» WORK TASK: The expected output is the line holding "br_signal <= 1'b1;" plus every line after it through the end of the listing, copied exactly.

### TASK INPUT

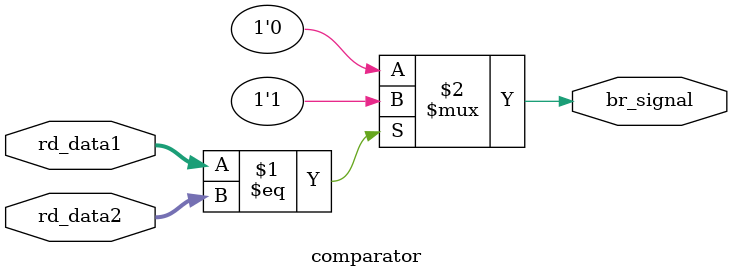
<source format=v>

module comparator(rd_data1, rd_data2, br_signal);

input [31:0] rd_data1, rd_data2;
output br_signal;


assign br_signal =(rd_data1==rd_data2)?1'b1 : 1'b0 ;


/*
always @ (*)
	begin 
	if(rd_data1==rd_data2) 
		br_signal <= 1'b1;

	else
		br_signal <= 1'b0;
	
	end
*/
endmodule
</source>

######

» SOLVED EXERCISE:
		br_signal <= 1'b1;

	else
		br_signal <= 1'b0;
	
	end
*/
endmodule
</source>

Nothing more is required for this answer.